"Not so strong as I'd like to put it, when I've been told by a buckaroo right in these hills that if I dogged a certain stockman's scrubs off our range I was liable to have all my own cattle disappear; without one chance in a hundred of knowing who'd run them off, too."

"Well. You heard that, did you?" Ludlum spoke in a tone of soft surprise, but his eyes gleamed cruelly. "It's going to be pretty hard for you to make anything on your cattle this year, then, ain't it? Can't even make a payment on your mortgage, mebbe."

"You needn't worry about my not paying you, Mr. Ludlum. If we can't do anything else we can bring the stock inside the fence until yours and these other outsiders' cattle have been rounded up. I'll have enough to sell this fall to pay off something by December. There won't be any danger of losing them next year, when the herd law goes through.

"You tell Joe, here, that you're our best friend, yet you try to set him against us. You tell him the herd law will put an end to the two-mile limit, which isn't so. That's not the kind of friend we're used to, Mr. Ludlum. And if we're not the kind of people you want round here, if you don't like us, why do you come up here? We've got along all right without you."

The moment she said that, she knew that she had made a mistake. Ludlum's eyes narrowed. "Oh," he said slowly, "so you got along all right, did you? Ain't it kind of sudden that you've found that out? Seemed to me you were pretty well pleased to have the old man put up cattle for you on time."

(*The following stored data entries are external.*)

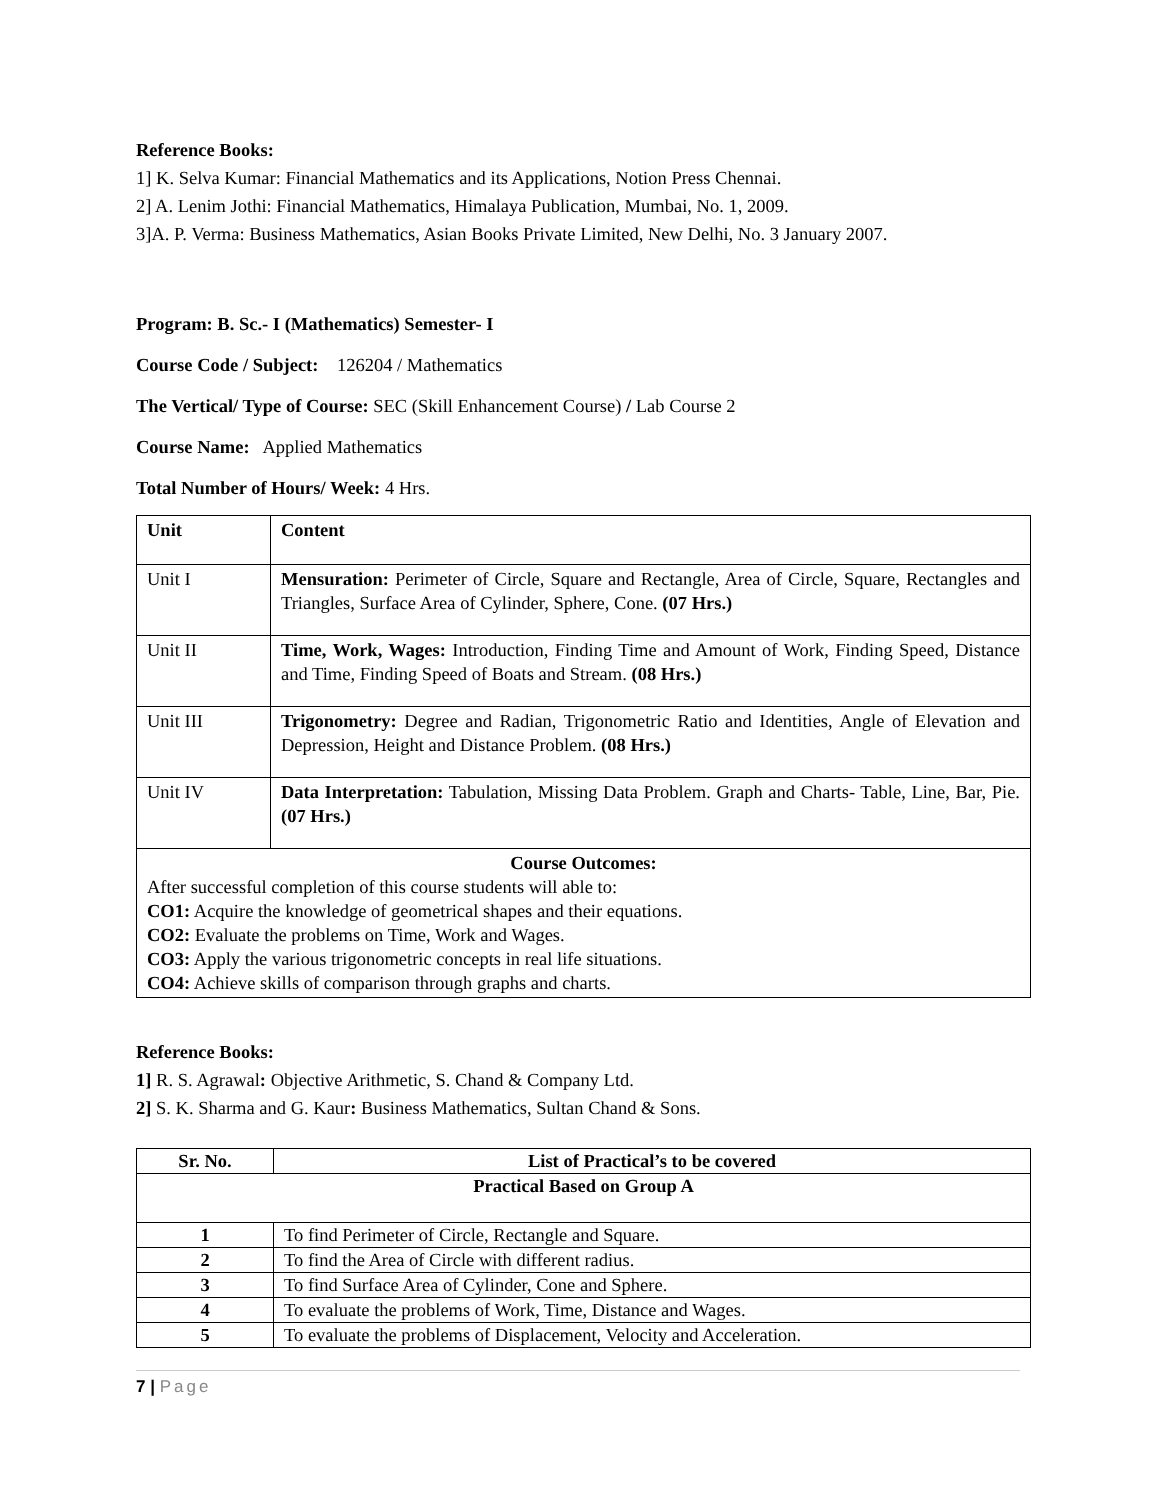Reference Books:
1] K. Selva Kumar: Financial Mathematics and its Applications, Notion Press Chennai.
2] A. Lenim Jothi: Financial Mathematics, Himalaya Publication, Mumbai, No. 1, 2009.
3]A. P. Verma: Business Mathematics, Asian Books Private Limited, New Delhi, No. 3 January 2007.
Program: B. Sc.- I (Mathematics) Semester- I
Course Code / Subject: 126204 / Mathematics
The Vertical/ Type of Course: SEC (Skill Enhancement Course) / Lab Course 2
Course Name: Applied Mathematics
Total Number of Hours/ Week: 4 Hrs.
| Unit | Content |
| --- | --- |
| Unit I | Mensuration: Perimeter of Circle, Square and Rectangle, Area of Circle, Square, Rectangles and Triangles, Surface Area of Cylinder, Sphere, Cone. (07 Hrs.) |
| Unit II | Time, Work, Wages: Introduction, Finding Time and Amount of Work, Finding Speed, Distance and Time, Finding Speed of Boats and Stream. (08 Hrs.) |
| Unit III | Trigonometry: Degree and Radian, Trigonometric Ratio and Identities, Angle of Elevation and Depression, Height and Distance Problem. (08 Hrs.) |
| Unit IV | Data Interpretation: Tabulation, Missing Data Problem. Graph and Charts- Table, Line, Bar, Pie. (07 Hrs.) |
| Course Outcomes: After successful completion of this course students will able to: CO1: Acquire the knowledge of geometrical shapes and their equations. CO2: Evaluate the problems on Time, Work and Wages. CO3: Apply the various trigonometric concepts in real life situations. CO4: Achieve skills of comparison through graphs and charts. | |
Reference Books:
1] R. S. Agrawal: Objective Arithmetic, S. Chand & Company Ltd.
2] S. K. Sharma and G. Kaur: Business Mathematics, Sultan Chand & Sons.
| Sr. No. | List of Practical’s to be covered |
| --- | --- |
| Practical Based on Group A | |
| 1 | To find Perimeter of Circle, Rectangle and Square. |
| 2 | To find the Area of Circle with different radius. |
| 3 | To find Surface Area of Cylinder, Cone and Sphere. |
| 4 | To evaluate the problems of Work, Time, Distance and Wages. |
| 5 | To evaluate the problems of Displacement, Velocity and Acceleration. |
7 | Page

"It was your suggestion that I should buy of you. You weren't doing it because you were a friend. You said it was good business."

"That's right, little lady," Ludlum laughed, "you've hit it. Business it was and business it's to stay. Eh? It'll take more'n losing a bunch of stock to make you knock under, won't it? Well, here's luck to you."

And with a malignant chuckle he kicked spurs into his horse and went up the road at a gallop. As Harry, with throbbing pulse and clenched hands, stared after him she became suddenly aware that Joe Biane was watching her with covert intentness.

"Whatever you do, Joe," she said abruptly, "don't go to outsiders to help you get a start. You see what you're likely to run against."

"Aw! What difference does that make?" Joe mumbled, walking away. "Beat 'em at their own game, I say."